China’s Starbucks rival Luckin Coffee announced that it is stepping into unmanned retail market at its strategy conference in Beijing on January 8. Two unmanned terminal devices, smart unmanned coffee machine Luckin coffee Express and vending machine Luckin pop MINI, will roll out in a number of different locations, including office buildings, campuses, airports, bus stops, gas stations, as well as highway service areas.
The smart coffee machine is fully automatic and the vending machine sells coffee, beverages, nuts, chocolates, and other quick bites.
On the day before the event, Luckin Coffee raised $400 million from a five-year convertible senior notes, carrying a coupon of between 0.5 percent and 1 percent with a conversion premium between 27.5 percent and 32.5 percent, according to Reuters. Moreover, the Nasdaq-listed coffee chain sold 12 million American depository shares (ADSs). “Based on Luckin's close price of $35.11 on Tuesday, the deal could raise about $421 million before any over-allotment option is exercised,” reported Reuters.
China’s biggest coffee chain brand expanded with astonishing speed in 2019. It opened over 2,500 offline stores over the whole year 2019, reaching a total of 4, 507 offline stores. The company opens a new store every 3 hours or as much as 8 per day. In contrast, Starbucks has 4,100 stores in 168 cities so far, since it came to China in January, 1999, according to data on its official website. The rapidly growing Luckin surpassed the world’s most celebrated coffee brand within around two years.
An Expansion of Space and Time
Luckin’s previous ‘spree expansion’ strategy is a typical O2O commerce model. It attracts traffic on its app through offering coupons and discounts for drinks. After making ordering online, customers can pick up their coffee immediately because Luckin will never be too far away from you.
Now the rollout of the two types of machines is a method to attract offline traffics. When more machines come closer to you, you will see them and buy from them more often.

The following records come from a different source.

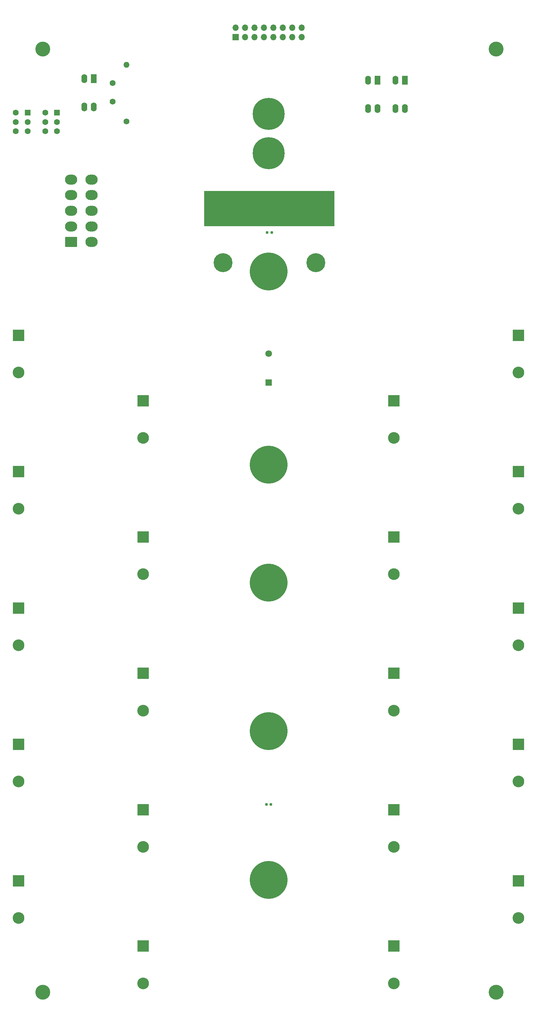
<source format=gbr>
%TF.GenerationSoftware,KiCad,Pcbnew,8.0.3*%
%TF.CreationDate,2024-09-30T04:18:30-05:00*%
%TF.ProjectId,Project Lab 4,50726f6a-6563-4742-904c-616220342e6b,rev?*%
%TF.SameCoordinates,Original*%
%TF.FileFunction,Soldermask,Bot*%
%TF.FilePolarity,Negative*%
%FSLAX46Y46*%
G04 Gerber Fmt 4.6, Leading zero omitted, Abs format (unit mm)*
G04 Created by KiCad (PCBNEW 8.0.3) date 2024-09-30 04:18:30*
%MOMM*%
%LPD*%
G01*
G04 APERTURE LIST*
G04 Aperture macros list*
%AMRoundRect*
0 Rectangle with rounded corners*
0 $1 Rounding radius*
0 $2 $3 $4 $5 $6 $7 $8 $9 X,Y pos of 4 corners*
0 Add a 4 corners polygon primitive as box body*
4,1,4,$2,$3,$4,$5,$6,$7,$8,$9,$2,$3,0*
0 Add four circle primitives for the rounded corners*
1,1,$1+$1,$2,$3*
1,1,$1+$1,$4,$5*
1,1,$1+$1,$6,$7*
1,1,$1+$1,$8,$9*
0 Add four rect primitives between the rounded corners*
20,1,$1+$1,$2,$3,$4,$5,0*
20,1,$1+$1,$4,$5,$6,$7,0*
20,1,$1+$1,$6,$7,$8,$9,0*
20,1,$1+$1,$8,$9,$2,$3,0*%
G04 Aperture macros list end*
%ADD10C,0.100000*%
%ADD11R,3.150000X3.150000*%
%ADD12C,3.150000*%
%ADD13C,5.100000*%
%ADD14R,1.600000X2.400000*%
%ADD15O,1.600000X2.400000*%
%ADD16R,1.600000X1.600000*%
%ADD17C,1.600000*%
%ADD18C,10.200000*%
%ADD19R,1.800000X1.800000*%
%ADD20C,1.800000*%
%ADD21RoundRect,0.250001X1.399999X-1.099999X1.399999X1.099999X-1.399999X1.099999X-1.399999X-1.099999X0*%
%ADD22O,3.300000X2.700000*%
%ADD23R,1.700000X1.700000*%
%ADD24O,1.700000X1.700000*%
%ADD25C,4.000000*%
%ADD26O,1.600000X1.600000*%
%ADD27C,8.600000*%
%ADD28RoundRect,0.160000X-0.197500X-0.160000X0.197500X-0.160000X0.197500X0.160000X-0.197500X0.160000X0*%
G04 APERTURE END LIST*
D10*
X376400000Y-3200000D02*
X411400000Y-3200000D01*
X411400000Y-12600000D01*
X376400000Y-12600000D01*
X376400000Y-3200000D01*
G36*
X376400000Y-3200000D02*
G01*
X411400000Y-3200000D01*
X411400000Y-12600000D01*
X376400000Y-12600000D01*
X376400000Y-3200000D01*
G37*
D11*
%TO.C,C6*%
X326500000Y-42000000D03*
D12*
X326500000Y-52000000D03*
%TD*%
D11*
%TO.C,C20*%
X461000000Y-42000000D03*
D12*
X461000000Y-52000000D03*
%TD*%
D13*
%TO.C,H8*%
X381500000Y-22500000D03*
X406500000Y-22500000D03*
%TD*%
D14*
%TO.C,OC4*%
X423075000Y26625000D03*
D15*
X420535000Y26625000D03*
X420535000Y19005000D03*
X423075000Y19005000D03*
%TD*%
D11*
%TO.C,C22*%
X326500000Y-188800000D03*
D12*
X326500000Y-198800000D03*
%TD*%
D11*
%TO.C,C18*%
X326500000Y-152100000D03*
D12*
X326500000Y-162100000D03*
%TD*%
D16*
%TO.C,SW2*%
X336850000Y17907500D03*
D17*
X336850000Y15407500D03*
X336850000Y12907500D03*
X333650000Y17907500D03*
X333650000Y15407500D03*
X333650000Y12907500D03*
%TD*%
D14*
%TO.C,OC1*%
X346675000Y27025000D03*
D15*
X344135000Y27025000D03*
X344135000Y19405000D03*
X346675000Y19405000D03*
%TD*%
D11*
%TO.C,C21*%
X360000000Y-59600000D03*
D12*
X360000000Y-69600000D03*
%TD*%
D11*
%TO.C,C13*%
X360000000Y-133000000D03*
D12*
X360000000Y-143000000D03*
%TD*%
D18*
%TO.C,R24*%
X393800000Y-76800000D03*
D19*
X393800000Y-54700000D03*
D20*
X393800000Y-46900000D03*
D18*
X393800000Y-24800000D03*
%TD*%
D21*
%TO.C,J2*%
X340625000Y-16900000D03*
D22*
X340625000Y-12700000D03*
X340625000Y-8500000D03*
X340625000Y-4300000D03*
X340625000Y-100000D03*
X346125000Y-16900000D03*
X346125000Y-12700000D03*
X346125000Y-8500000D03*
X346125000Y-4300000D03*
X346125000Y-100000D03*
%TD*%
D11*
%TO.C,C5*%
X360000000Y-206400000D03*
D12*
X360000000Y-216400000D03*
%TD*%
D18*
%TO.C,H7*%
X393800000Y-108575000D03*
X393800000Y-148575000D03*
X393800000Y-188575000D03*
%TD*%
D17*
%TO.C,C29*%
X351800000Y20900000D03*
X351800000Y25900000D03*
%TD*%
D11*
%TO.C,C11*%
X427500000Y-133000000D03*
D12*
X427500000Y-143000000D03*
%TD*%
D23*
%TO.C,J4*%
X384925000Y38260000D03*
D24*
X384925000Y40800000D03*
X387465000Y38260000D03*
X387465000Y40800000D03*
X390005000Y38260000D03*
X390005000Y40800000D03*
X392545000Y38260000D03*
X392545000Y40800000D03*
X395085000Y38260000D03*
X395085000Y40800000D03*
X397625000Y38260000D03*
X397625000Y40800000D03*
X400165000Y38260000D03*
X400165000Y40800000D03*
X402705000Y38260000D03*
X402705000Y40800000D03*
%TD*%
D25*
%TO.C,H6*%
X455000000Y-218800000D03*
%TD*%
D11*
%TO.C,C14*%
X326500000Y-115400000D03*
D12*
X326500000Y-125400000D03*
%TD*%
D11*
%TO.C,C12*%
X461000000Y-115400000D03*
D12*
X461000000Y-125400000D03*
%TD*%
D11*
%TO.C,C19*%
X427500000Y-59600000D03*
D12*
X427500000Y-69600000D03*
%TD*%
D11*
%TO.C,C15*%
X427500000Y-96300000D03*
D12*
X427500000Y-106300000D03*
%TD*%
D11*
%TO.C,C3*%
X427500000Y-206400000D03*
D12*
X427500000Y-216400000D03*
%TD*%
D17*
%TO.C,R8*%
X355550000Y15580000D03*
D26*
X355550000Y30820000D03*
%TD*%
D14*
%TO.C,OC2*%
X430475000Y26625000D03*
D15*
X427935000Y26625000D03*
X427935000Y19005000D03*
X430475000Y19005000D03*
%TD*%
D27*
%TO.C,H1*%
X393800000Y7000000D03*
%TD*%
D11*
%TO.C,C9*%
X360000000Y-169700000D03*
D12*
X360000000Y-179700000D03*
%TD*%
D11*
%TO.C,C10*%
X326500000Y-78700000D03*
D12*
X326500000Y-88700000D03*
%TD*%
D11*
%TO.C,C8*%
X461000000Y-152100000D03*
D12*
X461000000Y-162100000D03*
%TD*%
D11*
%TO.C,C7*%
X427500000Y-169700000D03*
D12*
X427500000Y-179700000D03*
%TD*%
D27*
%TO.C,H2*%
X393800000Y17600000D03*
%TD*%
D25*
%TO.C,H4*%
X455000000Y35000000D03*
%TD*%
D11*
%TO.C,C4*%
X461000000Y-188800000D03*
D12*
X461000000Y-198800000D03*
%TD*%
D25*
%TO.C,H3*%
X333000000Y35000000D03*
%TD*%
D11*
%TO.C,C17*%
X360000000Y-96300000D03*
D12*
X360000000Y-106300000D03*
%TD*%
D25*
%TO.C,H5*%
X333000000Y-218800000D03*
%TD*%
D16*
%TO.C,SW1*%
X328950000Y17907500D03*
D17*
X328950000Y15407500D03*
X328950000Y12907500D03*
X325750000Y17907500D03*
X325750000Y15407500D03*
X325750000Y12907500D03*
%TD*%
D11*
%TO.C,C16*%
X461000000Y-78700000D03*
D12*
X461000000Y-88700000D03*
%TD*%
D28*
%TO.C,TH1*%
X393402500Y-14300000D03*
X394597500Y-14300000D03*
%TD*%
%TO.C,TH2*%
X393202500Y-168300000D03*
X394397500Y-168300000D03*
%TD*%
M02*

</source>
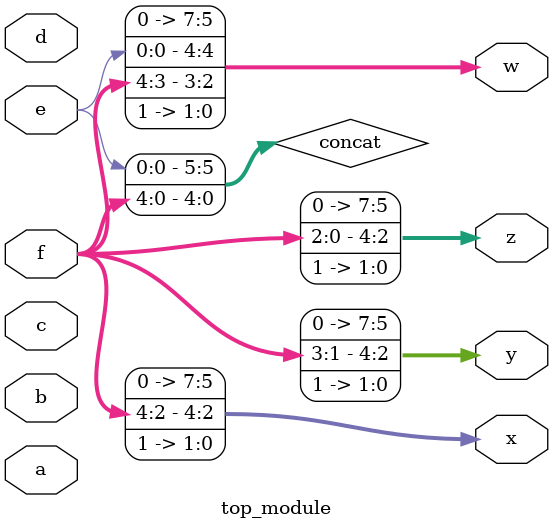
<source format=sv>
module top_module (
    input [4:0] a,
    input [4:0] b,
    input [4:0] c,
    input [4:0] d,
    input [4:0] e,
    input [4:0] f,
    output reg [7:0] w,
    output reg [7:0] x,
    output reg [7:0] y,
    output reg [7:0] z
);

    // Concatenation
    wire [5:0] concat;
    assign concat = {a, b, c, d, e, f};

    // Output assignments
    assign w = {concat[5:3], 2'b11};
    assign x = {concat[4:2], 2'b11};
    assign y = {concat[3:1], 2'b11};
    assign z = {concat[2:0], 2'b11};

endmodule

</source>
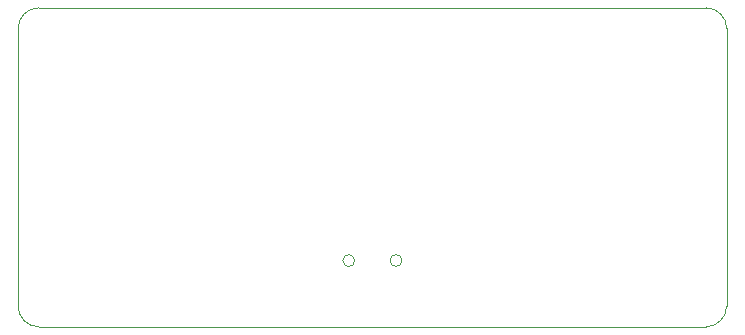
<source format=gm1>
G04 #@! TF.GenerationSoftware,KiCad,Pcbnew,5.1.5+dfsg1-2build2*
G04 #@! TF.CreationDate,2021-12-17T15:29:28+01:00*
G04 #@! TF.ProjectId,teebeutel_thermal_addon,74656562-6575-4746-956c-5f746865726d,rev?*
G04 #@! TF.SameCoordinates,Original*
G04 #@! TF.FileFunction,Profile,NP*
%FSLAX46Y46*%
G04 Gerber Fmt 4.6, Leading zero omitted, Abs format (unit mm)*
G04 Created by KiCad (PCBNEW 5.1.5+dfsg1-2build2) date 2021-12-17 15:29:28*
%MOMM*%
%LPD*%
G04 APERTURE LIST*
%ADD10C,0.050000*%
G04 APERTURE END LIST*
D10*
X70000000Y-79750000D02*
G75*
G02X71750000Y-78000000I1750000J0D01*
G01*
X71750000Y-105000000D02*
G75*
G02X70000000Y-103250000I0J1750000D01*
G01*
X130000000Y-103250000D02*
G75*
G02X128250000Y-105000000I-1750000J0D01*
G01*
X128250000Y-78000000D02*
G75*
G02X130000000Y-79750000I0J-1750000D01*
G01*
X98500000Y-99400000D02*
G75*
G03X98500000Y-99400000I-500000J0D01*
G01*
X102500000Y-99400000D02*
G75*
G03X102500000Y-99400000I-500000J0D01*
G01*
X70000000Y-103250000D02*
X70000000Y-79750000D01*
X128250000Y-105000000D02*
X71750000Y-105000000D01*
X130000000Y-79750000D02*
X130000000Y-103250000D01*
X71750000Y-78000000D02*
X128250000Y-78000000D01*
M02*

</source>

In fact the there are no big differences between the two kinds of machines and Luckin offline stores essentially. The machines can be considered as tiny Luckin stores, and even with no rent nor labor cost. In this case unmanned machines save a lot of money.
Efficiency is guaranteed as well, as it only takes the machine less than a minute to make a cup of coffee.
As stated at the beginning, the vending machine sells coffee, beverages, nuts, chocolates, and other quick bites. The profits from these side products are much more than that of coffee. Hence, the Luckin pop MINI is used for profit purpose.
Since unmanned machines have so many merits, such as saving rent and labor cost and keeping high efficiency, why is Luckin still rolling out offline stores at a furious rate? Because its services have impact on the brand’s popularity and brand trust thus cannot be substituted by machines.
The unmanned retail strategy is a complimentary one to fulfill more consumption scenarios.